Pirouettes sauvages
Il commençait à faire noir quand on est parti en éclaireur.
J’avais mes skis aux pieds. Mon grand avait sa petite planche sans fixations sous le bras. On a traversé la rue principale du village et on a pris le bord du bois.
On était en fin d’après-midi. Il neigeait à plein ciel. Dans la pénombre, c’est moins gênant de se faufiler à côté de la maison du voisin d’en face dans l’espoir de trouver un sentier, de faire une descente dans la vallée où coule la rivière Colombier.
On était là en congé de Noël. Chez mon vieux père qui lui était occupé à pelleter la neige à mesure qu'elle tombait. Chacun sa façon de profiter d'une bordée.
À l'orée du bois, on a trouvé une trail. À Colombier, personne ne fait du ski. Et tous les sentiers sont des trails d’engins à moteur.
Ça glissait bien dans la neige nouvelle. Mais après une belle petite descente, on a frappé un mur.

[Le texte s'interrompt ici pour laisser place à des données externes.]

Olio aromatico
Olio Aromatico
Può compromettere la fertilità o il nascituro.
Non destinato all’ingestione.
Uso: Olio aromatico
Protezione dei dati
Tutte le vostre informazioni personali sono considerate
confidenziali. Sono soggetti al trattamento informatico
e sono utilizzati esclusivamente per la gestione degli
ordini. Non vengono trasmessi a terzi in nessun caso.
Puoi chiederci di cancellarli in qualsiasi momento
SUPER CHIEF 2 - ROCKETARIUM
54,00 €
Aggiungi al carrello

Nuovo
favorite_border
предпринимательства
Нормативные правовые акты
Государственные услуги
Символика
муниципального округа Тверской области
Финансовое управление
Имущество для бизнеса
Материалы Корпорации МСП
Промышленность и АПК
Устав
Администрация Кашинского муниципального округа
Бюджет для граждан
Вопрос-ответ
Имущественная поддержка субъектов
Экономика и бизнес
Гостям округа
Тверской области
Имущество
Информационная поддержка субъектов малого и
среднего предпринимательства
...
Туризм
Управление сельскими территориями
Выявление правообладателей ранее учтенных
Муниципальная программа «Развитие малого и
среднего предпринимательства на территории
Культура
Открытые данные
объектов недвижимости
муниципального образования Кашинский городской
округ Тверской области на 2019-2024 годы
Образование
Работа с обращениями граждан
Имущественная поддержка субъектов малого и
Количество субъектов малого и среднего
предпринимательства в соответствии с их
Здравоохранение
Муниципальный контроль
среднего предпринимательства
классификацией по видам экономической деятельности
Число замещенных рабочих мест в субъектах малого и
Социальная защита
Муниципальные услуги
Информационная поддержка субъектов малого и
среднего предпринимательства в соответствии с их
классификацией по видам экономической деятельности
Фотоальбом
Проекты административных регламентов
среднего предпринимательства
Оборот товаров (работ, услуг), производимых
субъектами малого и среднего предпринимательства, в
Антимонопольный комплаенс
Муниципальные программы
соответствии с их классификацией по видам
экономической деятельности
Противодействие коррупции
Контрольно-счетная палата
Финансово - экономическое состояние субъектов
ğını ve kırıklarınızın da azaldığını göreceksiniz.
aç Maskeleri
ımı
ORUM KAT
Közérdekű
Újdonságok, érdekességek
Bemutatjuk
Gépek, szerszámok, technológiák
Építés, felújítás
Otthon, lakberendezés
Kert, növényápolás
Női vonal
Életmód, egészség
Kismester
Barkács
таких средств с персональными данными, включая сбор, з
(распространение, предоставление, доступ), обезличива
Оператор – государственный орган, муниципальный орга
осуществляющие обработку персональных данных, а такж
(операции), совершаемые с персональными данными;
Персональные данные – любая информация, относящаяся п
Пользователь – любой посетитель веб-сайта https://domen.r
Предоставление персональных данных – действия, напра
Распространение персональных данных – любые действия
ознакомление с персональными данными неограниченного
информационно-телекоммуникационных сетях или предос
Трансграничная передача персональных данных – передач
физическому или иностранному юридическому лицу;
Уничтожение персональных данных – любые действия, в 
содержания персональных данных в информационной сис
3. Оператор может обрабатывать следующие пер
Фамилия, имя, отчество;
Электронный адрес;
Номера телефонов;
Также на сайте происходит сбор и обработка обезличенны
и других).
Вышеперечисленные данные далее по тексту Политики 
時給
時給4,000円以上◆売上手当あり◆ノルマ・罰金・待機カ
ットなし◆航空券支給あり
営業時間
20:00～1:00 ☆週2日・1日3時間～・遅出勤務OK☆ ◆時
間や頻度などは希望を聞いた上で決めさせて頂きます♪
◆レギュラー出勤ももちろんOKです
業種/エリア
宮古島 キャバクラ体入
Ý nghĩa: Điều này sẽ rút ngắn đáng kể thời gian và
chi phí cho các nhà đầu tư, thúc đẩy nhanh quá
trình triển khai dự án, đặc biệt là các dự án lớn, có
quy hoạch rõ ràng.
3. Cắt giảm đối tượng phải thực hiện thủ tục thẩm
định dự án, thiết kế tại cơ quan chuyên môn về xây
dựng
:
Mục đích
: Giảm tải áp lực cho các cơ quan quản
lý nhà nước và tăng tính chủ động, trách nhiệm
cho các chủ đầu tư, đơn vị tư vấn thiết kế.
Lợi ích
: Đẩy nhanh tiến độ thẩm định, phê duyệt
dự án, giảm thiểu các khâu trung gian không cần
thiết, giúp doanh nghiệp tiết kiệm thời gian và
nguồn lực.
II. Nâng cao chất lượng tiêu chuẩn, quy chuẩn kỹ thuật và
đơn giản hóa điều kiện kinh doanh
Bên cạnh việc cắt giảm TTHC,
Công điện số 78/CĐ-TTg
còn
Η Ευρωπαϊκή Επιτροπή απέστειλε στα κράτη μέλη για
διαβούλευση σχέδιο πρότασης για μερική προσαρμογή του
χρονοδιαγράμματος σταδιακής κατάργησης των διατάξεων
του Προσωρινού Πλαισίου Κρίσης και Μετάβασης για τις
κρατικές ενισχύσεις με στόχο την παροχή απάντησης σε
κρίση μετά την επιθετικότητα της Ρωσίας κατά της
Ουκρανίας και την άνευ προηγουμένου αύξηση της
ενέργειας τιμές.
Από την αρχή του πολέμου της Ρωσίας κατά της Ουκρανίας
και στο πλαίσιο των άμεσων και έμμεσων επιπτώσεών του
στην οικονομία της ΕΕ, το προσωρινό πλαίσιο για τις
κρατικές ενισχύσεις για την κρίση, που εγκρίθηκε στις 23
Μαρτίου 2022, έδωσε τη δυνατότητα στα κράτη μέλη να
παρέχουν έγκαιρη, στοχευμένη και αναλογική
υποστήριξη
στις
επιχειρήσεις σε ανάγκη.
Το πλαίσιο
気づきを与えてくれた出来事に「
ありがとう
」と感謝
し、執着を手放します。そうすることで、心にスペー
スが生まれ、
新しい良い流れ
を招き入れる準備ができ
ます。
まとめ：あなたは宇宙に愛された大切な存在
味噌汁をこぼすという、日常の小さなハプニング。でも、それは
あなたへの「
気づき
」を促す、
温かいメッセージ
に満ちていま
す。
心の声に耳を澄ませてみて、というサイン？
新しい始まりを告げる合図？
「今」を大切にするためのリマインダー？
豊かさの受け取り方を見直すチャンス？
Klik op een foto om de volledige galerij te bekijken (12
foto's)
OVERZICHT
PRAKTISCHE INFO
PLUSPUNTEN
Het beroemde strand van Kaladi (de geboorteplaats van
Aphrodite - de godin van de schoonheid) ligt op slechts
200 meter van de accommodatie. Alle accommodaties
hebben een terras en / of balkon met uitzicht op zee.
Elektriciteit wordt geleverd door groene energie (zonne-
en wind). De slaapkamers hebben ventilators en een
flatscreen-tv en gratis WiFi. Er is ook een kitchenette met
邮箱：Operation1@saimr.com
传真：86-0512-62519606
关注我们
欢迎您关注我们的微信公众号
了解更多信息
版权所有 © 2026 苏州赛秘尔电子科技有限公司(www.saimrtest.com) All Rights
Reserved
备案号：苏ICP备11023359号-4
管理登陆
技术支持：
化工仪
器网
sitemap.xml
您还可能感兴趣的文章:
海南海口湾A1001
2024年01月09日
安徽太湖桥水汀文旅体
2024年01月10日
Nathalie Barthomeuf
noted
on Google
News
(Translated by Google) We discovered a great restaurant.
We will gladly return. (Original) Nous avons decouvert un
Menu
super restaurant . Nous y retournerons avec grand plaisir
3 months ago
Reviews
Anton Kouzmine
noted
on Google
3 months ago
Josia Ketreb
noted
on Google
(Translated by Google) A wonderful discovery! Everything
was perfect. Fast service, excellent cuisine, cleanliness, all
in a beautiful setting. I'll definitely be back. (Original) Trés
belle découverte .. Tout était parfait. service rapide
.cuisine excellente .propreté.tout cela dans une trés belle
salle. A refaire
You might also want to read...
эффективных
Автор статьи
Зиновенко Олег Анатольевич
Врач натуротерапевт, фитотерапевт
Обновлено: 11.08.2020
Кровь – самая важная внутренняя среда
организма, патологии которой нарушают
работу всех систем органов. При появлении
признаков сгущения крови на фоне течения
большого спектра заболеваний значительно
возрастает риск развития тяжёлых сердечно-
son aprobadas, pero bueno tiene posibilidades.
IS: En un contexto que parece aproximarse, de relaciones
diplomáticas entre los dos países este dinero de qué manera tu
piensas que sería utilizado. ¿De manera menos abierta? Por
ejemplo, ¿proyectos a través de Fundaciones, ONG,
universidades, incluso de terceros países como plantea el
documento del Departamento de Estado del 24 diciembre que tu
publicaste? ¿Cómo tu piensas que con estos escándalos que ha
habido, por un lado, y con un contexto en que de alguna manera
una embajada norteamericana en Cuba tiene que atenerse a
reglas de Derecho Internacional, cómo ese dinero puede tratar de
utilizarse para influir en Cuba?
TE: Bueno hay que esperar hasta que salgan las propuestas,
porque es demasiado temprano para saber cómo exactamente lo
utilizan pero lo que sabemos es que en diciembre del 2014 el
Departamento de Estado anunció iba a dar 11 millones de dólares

Plusieurs épinettes étaient tombées dans notre sentier. L’embâcle était infranchissable. Mais mon grand était content de sa descente et voulait continuer.
C’est le fun quand on cherche pis que c’est l’aventure.
On a remonté la pente. On s’est aventuré dans une autre direction. On a trouvé à une clôture. Devant nous s’étendait un des rares champs encore en vie dans ce village où l’agriculture n’a pas réussi à s’enraciner.
On était à l’orée de la fermette du deuxième voisin d’en face, Luc. Devant un champ où mon père va souvent ramasser des fraises et des bleuets sauvages.
Je me suis dit que ça nous donnait la permission d’y aller pour la neige.
On a sauté la clôture. On a pris le champ. Et le monde s’est ouvert devant nous.
Le champ descendait par paliers dans la vallée. Derrière, on voyait des collines qui font partie des Laurentides même si elles sont sur la Côte-Nord.
J’ai dévalé en douceur le premier palier du champ en collant mes deux skis pour creuser une piste. Puis mon grand a descendu là-dedans en équilibre précaire sur sa petite planche.
On aurait pu revirer de bord. On a plutôt poussé jusqu’au deuxième palier du champ. Et fiston a lâché un cri d’excitation. Dans cette pente, le dénivelé skiable dépassait cing mètres! Et un ravin formait un invitante cuvette.
On en a profité en accumulant les descentes pendant que la neige et la nuit nous tombaient dessus.
On est resté jusqu’à la faim, puis on est rentré souper. Mais fiston avait déjà une suite dans ses idées.
Je veux y retourner avec ma grosse planche.
On est revenu en force le lendemain matin, deux fois plus nombreux. Mon père nous servait de guide. Ma blonde nous servait de photographe. Mon fils transportait sa planche à neige dans un traineau à bois fabriqué par mon père avec une vieille paire de skis.
Il faisait tout juste en bas de zéro. Nos traces de la veille avaient presque disparu sous une couche de poudreuse cristalline.
Au passage, notre guide nous a pointé les spots où il ramasse des petites fraises et des bleuets en été. Puis il a gagné son salaire de bénévole en nous faisant découvrir un chemin de tracteur qu’on avait manqué dans l’obscurité. Et il nous a regardé glisser dans une neige magique qu’on fendait comme de l’eau.
Un bosquet nous a servi de sous-bois. Une grosse bosse est devenue un saut pour planchiste. Puis on a dérivé vers la cuvette qui avait fait notre bonheur la vieille.
Sur sa grosse planche, mon grand l’a transformé en demi-lune – ou du moins en quart de lune où il prenait son envol pour faire des pirouettes.
Ces pirouettes-là sont comme les fraises et les bleuets sauvages que mon père ramasse ici l’été. Plus petites et plus rares que celles qu’on achète en vrac dans les parcs à neige des stations de skis. Mais aussi plus savoureuses.
Même pour moi qui regardait mon fils les ramasser au vol.